SSH Key Authentication
Public-key authentication replaces passwords with a cryptographic challenge — strictly stronger, more convenient, and the default for any serious infrastructure.
The keypair
You generate a private key (stays on your machine) and a public key (gets installed on every server you want to log into). When you connect, the server sends a challenge that only the private key can answer. The password — if any — protects the private key locally and is never transmitted.
# Generate a modern Ed25519 keypair
ssh-keygen -t ed25519 -C "you@host"
# Install your public key on a server
ssh-copy-id user@host
# (or manually append ~/.ssh/id_ed25519.pub to the server's ~/.ssh/authorized_keys)Key types
| Type | Notes |
|---|---|
ed25519 | Modern default. Small, fast, secure. |
ecdsa (P-256/384/521) | Faster than RSA at equivalent security. Avoid P-521 — less widely supported. |
rsa | Use 4096-bit minimum if you must. |
dsa | Deprecated.

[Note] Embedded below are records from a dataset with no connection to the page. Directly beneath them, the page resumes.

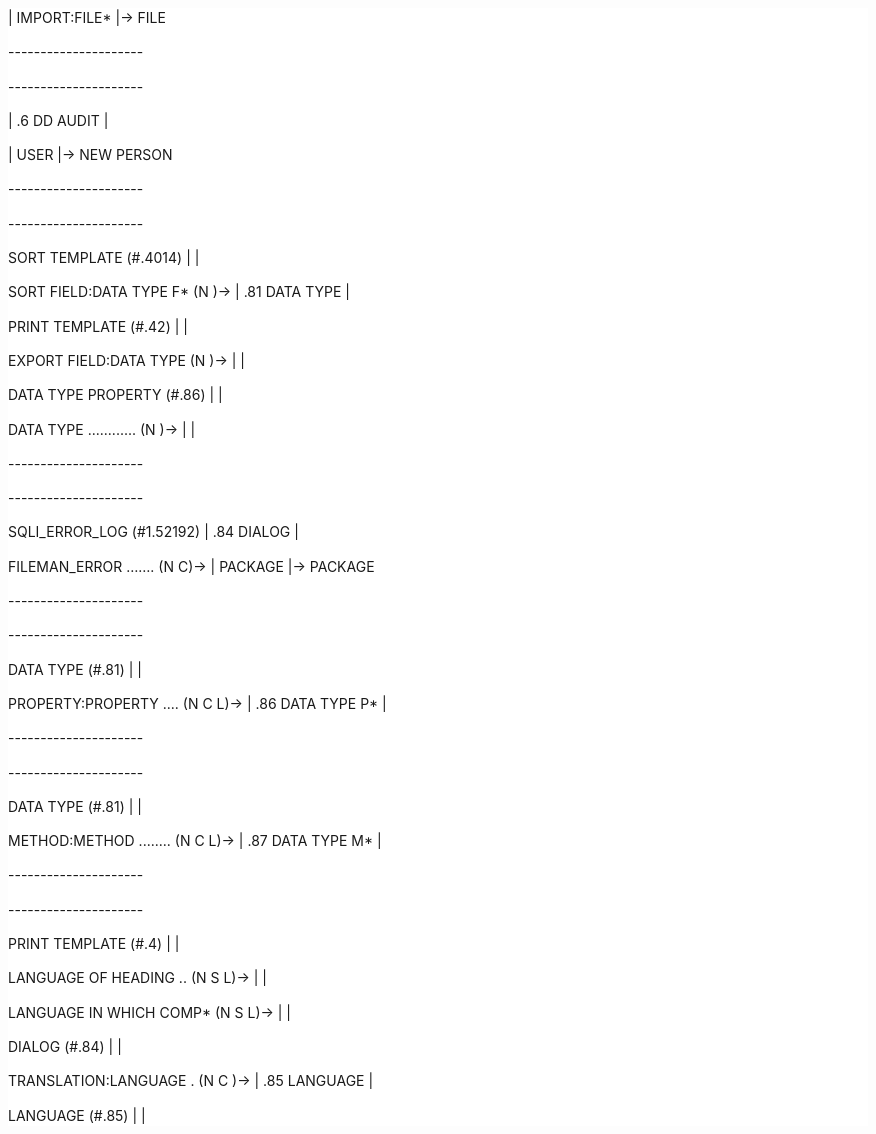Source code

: \| IMPORT:FILE\* \|-\> FILE

\---------------------

\---------------------

\| .6 DD AUDIT \|

\| USER \|-\> NEW PERSON

\---------------------

\---------------------

SORT TEMPLATE (\#.4014) \| \|

SORT FIELD:DATA TYPE F\* (N )-\> \| .81 DATA TYPE \|

PRINT TEMPLATE (\#.42) \| \|

EXPORT FIELD:DATA TYPE (N )-\> \| \|

DATA TYPE PROPERTY (\#.86) \| \|

DATA TYPE ............ (N )-\> \| \|

\---------------------

\---------------------

SQLI_ERROR_LOG (\#1.52192) \| .84 DIALOG \|

FILEMAN_ERROR ……. (N C)-\> \| PACKAGE \|-\> PACKAGE

\---------------------

\---------------------

DATA TYPE (\#.81) \| \|

PROPERTY:PROPERTY .... (N C L)-\> \| .86 DATA TYPE P\* \|

\---------------------

\---------------------

DATA TYPE (\#.81) \| \|

METHOD:METHOD ........ (N C L)-\> \| .87 DATA TYPE M\* \|

\---------------------

\---------------------

PRINT TEMPLATE (\#.4) \| \|

LANGUAGE OF HEADING .. (N S L)-\> \| \|

LANGUAGE IN WHICH COMP\* (N S L)-\> \| \|

DIALOG (\#.84) \| \|

TRANSLATION:LANGUAGE . (N C )-\> \| .85 LANGUAGE \|

LANGUAGE (\#.85) \| \|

Don't use. |
authorized_keys file
On the server, ~/.ssh/authorized_keys lists permitted public keys, one per line. You can prepend options to restrict each key:
command="/usr/local/bin/backup",no-port-forwarding,no-X11-forwarding ssh-ed25519 AAAA...ssh-agent
An agent caches the decrypted private key in memory so you don't have to enter the passphrase for every connection. Forward the agent with ssh -A only to hosts you fully trust — a compromised host with a forwarded agent can use your key while you're connected.
SSH certificates
For organisations, certificate-based SSH avoids the operational nightmare of distributing keys to every host. A CA signs short-lived user certificates; hosts trust the CA. Combined with hardware tokens, this is the modern best practice for high-assurance access.
Disable password auth on production servers. Set PasswordAuthentication no and PermitRootLogin no in /etc/ssh/sshd_config. Brute-force scans against port 22 are constant; key-only auth defeats them entirely.